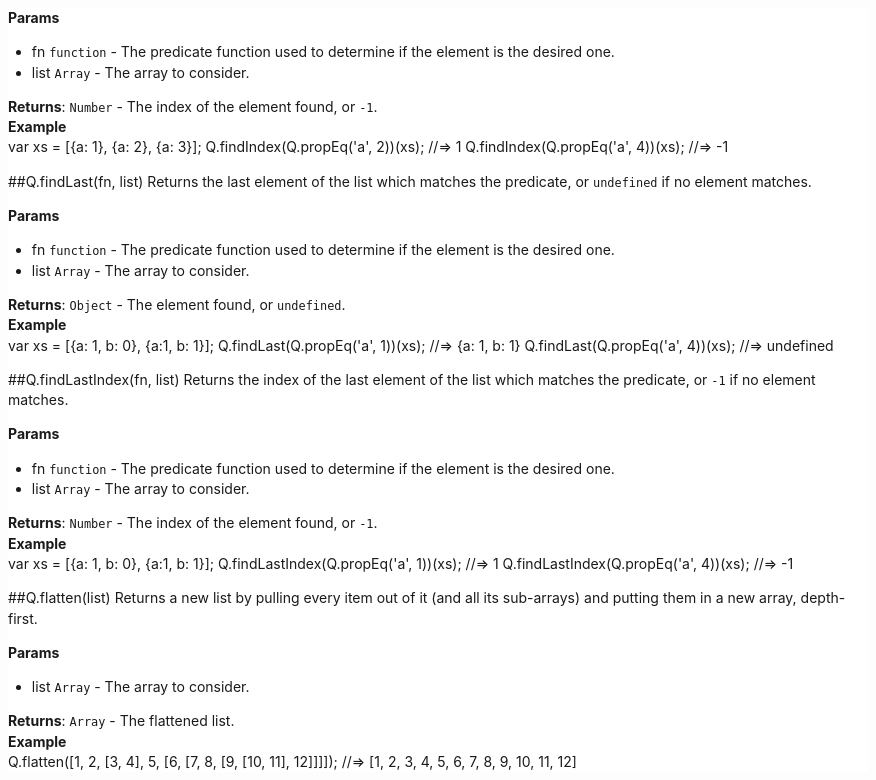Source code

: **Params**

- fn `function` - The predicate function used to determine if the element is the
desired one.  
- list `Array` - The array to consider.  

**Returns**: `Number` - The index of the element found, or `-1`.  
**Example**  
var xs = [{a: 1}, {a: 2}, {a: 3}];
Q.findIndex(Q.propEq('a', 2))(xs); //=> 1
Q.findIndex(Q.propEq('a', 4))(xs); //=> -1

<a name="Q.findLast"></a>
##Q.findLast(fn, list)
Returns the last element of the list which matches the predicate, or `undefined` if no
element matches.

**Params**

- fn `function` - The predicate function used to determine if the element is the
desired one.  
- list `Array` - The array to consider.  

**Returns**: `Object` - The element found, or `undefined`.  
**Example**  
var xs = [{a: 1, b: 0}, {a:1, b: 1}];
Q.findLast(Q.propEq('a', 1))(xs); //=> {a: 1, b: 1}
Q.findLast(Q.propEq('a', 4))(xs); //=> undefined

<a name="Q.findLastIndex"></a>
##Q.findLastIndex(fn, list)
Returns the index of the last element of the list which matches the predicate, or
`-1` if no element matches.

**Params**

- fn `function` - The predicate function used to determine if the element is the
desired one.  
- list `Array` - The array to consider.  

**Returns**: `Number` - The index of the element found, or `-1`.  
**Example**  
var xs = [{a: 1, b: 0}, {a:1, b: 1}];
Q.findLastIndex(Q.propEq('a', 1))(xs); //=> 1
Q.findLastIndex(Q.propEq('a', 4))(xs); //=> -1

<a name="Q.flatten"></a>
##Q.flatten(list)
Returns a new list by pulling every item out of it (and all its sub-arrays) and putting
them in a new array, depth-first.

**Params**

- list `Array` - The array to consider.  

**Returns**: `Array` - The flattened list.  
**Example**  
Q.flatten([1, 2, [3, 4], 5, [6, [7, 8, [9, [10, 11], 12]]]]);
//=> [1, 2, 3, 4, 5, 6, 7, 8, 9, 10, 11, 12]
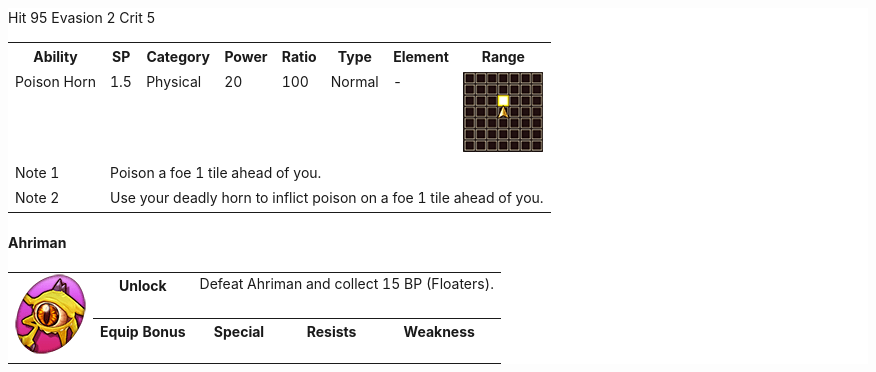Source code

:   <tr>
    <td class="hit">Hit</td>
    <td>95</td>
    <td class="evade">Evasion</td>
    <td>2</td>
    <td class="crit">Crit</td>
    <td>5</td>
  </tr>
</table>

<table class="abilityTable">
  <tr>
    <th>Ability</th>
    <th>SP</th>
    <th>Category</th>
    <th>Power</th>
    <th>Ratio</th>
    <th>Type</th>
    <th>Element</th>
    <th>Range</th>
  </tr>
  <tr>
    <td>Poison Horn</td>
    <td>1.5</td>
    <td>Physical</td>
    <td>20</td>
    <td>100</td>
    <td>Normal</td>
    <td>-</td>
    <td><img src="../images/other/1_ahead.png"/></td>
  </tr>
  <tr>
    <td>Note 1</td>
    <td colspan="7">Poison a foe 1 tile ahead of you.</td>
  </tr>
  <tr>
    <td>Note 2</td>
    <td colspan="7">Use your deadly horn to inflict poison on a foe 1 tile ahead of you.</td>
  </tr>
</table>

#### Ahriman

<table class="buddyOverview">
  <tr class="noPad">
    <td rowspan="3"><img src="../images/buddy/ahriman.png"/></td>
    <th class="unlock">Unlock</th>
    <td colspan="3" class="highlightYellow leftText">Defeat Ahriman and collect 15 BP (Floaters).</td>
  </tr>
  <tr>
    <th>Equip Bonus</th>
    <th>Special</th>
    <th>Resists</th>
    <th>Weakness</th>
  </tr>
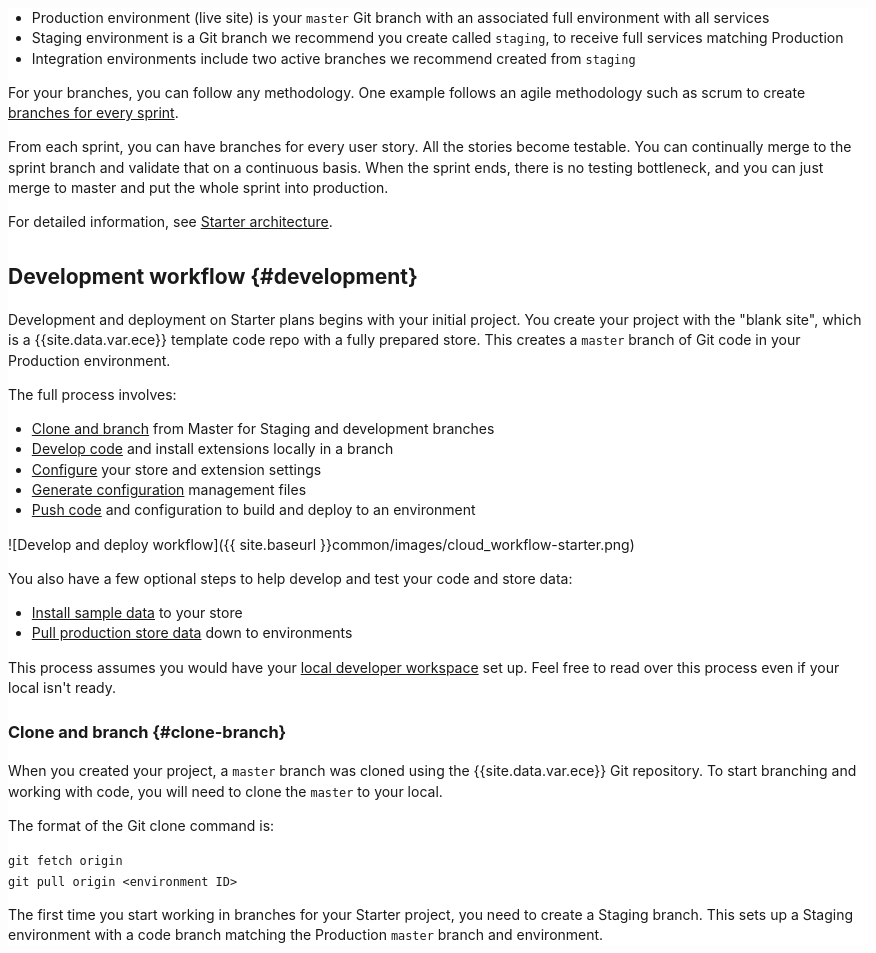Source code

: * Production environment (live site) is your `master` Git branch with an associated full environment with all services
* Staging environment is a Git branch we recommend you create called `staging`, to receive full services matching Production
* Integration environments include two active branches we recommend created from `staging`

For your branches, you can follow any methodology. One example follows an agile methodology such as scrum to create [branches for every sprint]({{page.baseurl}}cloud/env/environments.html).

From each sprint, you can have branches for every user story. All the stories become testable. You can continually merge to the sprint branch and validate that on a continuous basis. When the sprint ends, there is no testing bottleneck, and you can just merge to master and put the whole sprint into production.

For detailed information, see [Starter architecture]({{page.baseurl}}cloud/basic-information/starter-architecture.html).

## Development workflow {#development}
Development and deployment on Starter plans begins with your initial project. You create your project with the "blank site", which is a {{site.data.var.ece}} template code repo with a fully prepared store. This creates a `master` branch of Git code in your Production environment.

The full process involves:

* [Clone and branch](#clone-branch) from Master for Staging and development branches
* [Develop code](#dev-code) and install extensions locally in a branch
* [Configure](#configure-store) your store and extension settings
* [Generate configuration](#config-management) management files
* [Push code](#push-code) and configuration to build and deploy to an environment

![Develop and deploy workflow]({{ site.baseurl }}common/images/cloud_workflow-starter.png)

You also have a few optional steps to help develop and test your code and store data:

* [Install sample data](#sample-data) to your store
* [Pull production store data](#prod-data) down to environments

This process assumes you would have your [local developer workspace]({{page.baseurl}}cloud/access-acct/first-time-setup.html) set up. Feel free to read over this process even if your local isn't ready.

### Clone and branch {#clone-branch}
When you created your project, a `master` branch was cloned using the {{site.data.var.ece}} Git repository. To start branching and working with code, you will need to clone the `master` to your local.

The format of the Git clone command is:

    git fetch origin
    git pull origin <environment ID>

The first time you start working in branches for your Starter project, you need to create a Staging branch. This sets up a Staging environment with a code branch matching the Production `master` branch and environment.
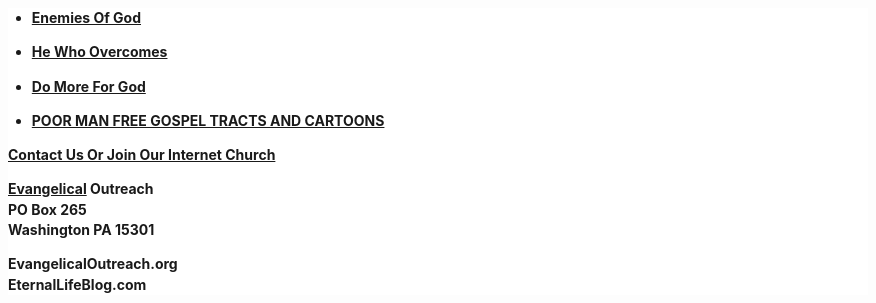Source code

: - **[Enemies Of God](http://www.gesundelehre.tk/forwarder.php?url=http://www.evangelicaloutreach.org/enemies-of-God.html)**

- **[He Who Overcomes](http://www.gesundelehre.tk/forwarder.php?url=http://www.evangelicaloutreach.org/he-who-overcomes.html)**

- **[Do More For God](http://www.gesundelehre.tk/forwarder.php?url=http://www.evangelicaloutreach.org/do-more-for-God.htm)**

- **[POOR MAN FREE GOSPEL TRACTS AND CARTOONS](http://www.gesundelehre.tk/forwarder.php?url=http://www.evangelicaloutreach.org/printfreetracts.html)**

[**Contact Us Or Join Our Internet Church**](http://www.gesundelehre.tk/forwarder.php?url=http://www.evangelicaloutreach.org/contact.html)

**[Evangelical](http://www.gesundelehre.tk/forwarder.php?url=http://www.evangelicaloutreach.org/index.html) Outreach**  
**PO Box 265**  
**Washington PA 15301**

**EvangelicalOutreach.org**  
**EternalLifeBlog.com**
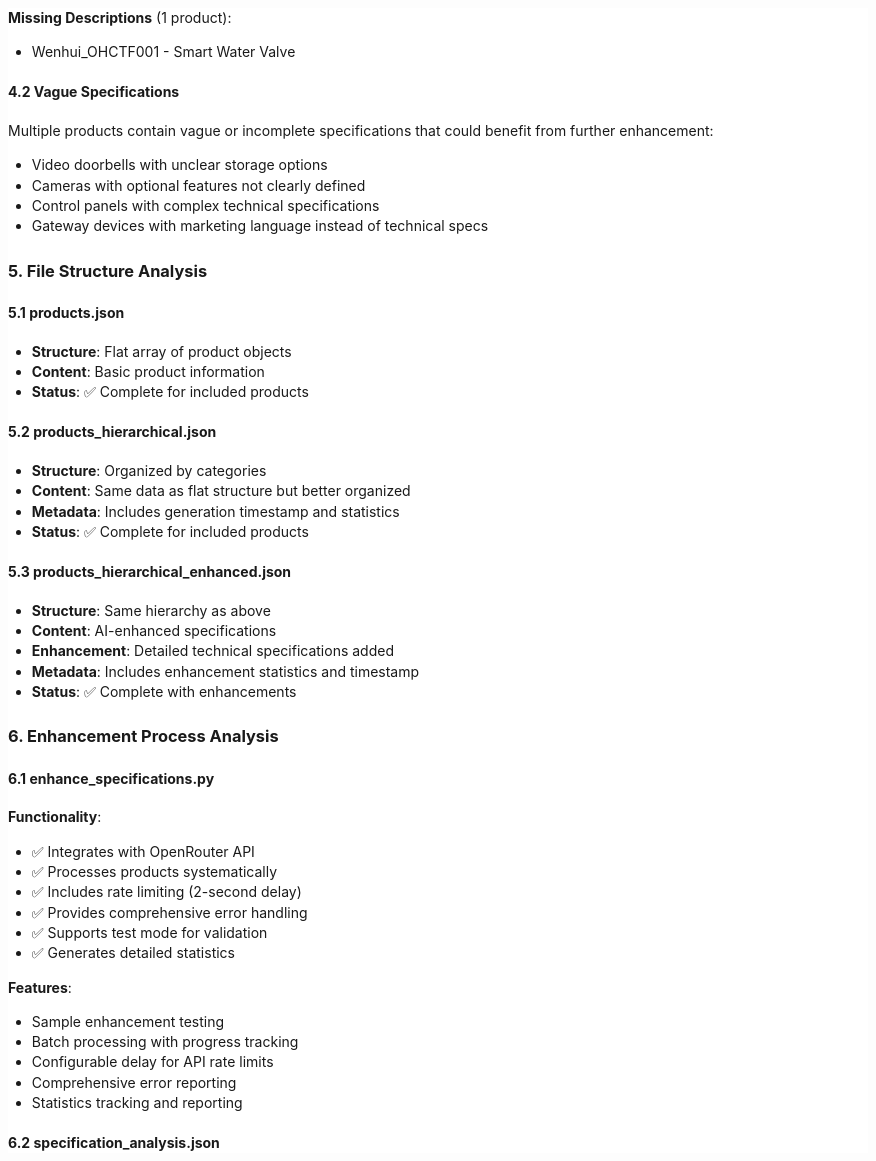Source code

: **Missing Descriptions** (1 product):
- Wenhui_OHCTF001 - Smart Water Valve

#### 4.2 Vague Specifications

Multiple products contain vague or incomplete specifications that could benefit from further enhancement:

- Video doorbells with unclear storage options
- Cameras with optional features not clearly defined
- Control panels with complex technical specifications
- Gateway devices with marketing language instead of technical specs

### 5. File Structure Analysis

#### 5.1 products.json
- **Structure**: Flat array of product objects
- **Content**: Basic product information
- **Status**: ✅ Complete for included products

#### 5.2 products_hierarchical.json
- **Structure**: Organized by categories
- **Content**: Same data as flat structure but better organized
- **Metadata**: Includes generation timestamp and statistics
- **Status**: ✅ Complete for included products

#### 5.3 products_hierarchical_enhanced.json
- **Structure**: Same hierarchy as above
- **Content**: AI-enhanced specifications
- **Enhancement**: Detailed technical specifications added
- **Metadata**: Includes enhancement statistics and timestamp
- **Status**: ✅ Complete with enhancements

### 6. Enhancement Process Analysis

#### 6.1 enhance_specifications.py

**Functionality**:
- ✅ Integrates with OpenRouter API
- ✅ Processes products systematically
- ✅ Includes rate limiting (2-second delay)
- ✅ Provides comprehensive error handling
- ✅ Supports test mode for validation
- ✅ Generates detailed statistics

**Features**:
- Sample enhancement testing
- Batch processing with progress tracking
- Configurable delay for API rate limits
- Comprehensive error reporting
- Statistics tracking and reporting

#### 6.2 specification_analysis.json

=-=-=-=-=

TO-DO ITEM: In the records, swap "Staging" for "Development" throughout the lines starting at the one containing "The first time" and ending at the one containing "- **[He Who", and return only those lines without the pictures.

SOLUTION:
The first time you start working in branches for your Starter project, you need to create a Development branch. This sets up a Development environment with a code branch matching the Production `master` branch and environment.
Source code

: - **[Enemies Of God](http://www.gesundelehre.tk/forwarder.php?url=http://www.evangelicaloutreach.org/enemies-of-God.html)**

- **[He Who Overcomes](http://www.gesundelehre.tk/forwarder.php?url=http://www.evangelicaloutreach.org/he-who-overcomes.html)**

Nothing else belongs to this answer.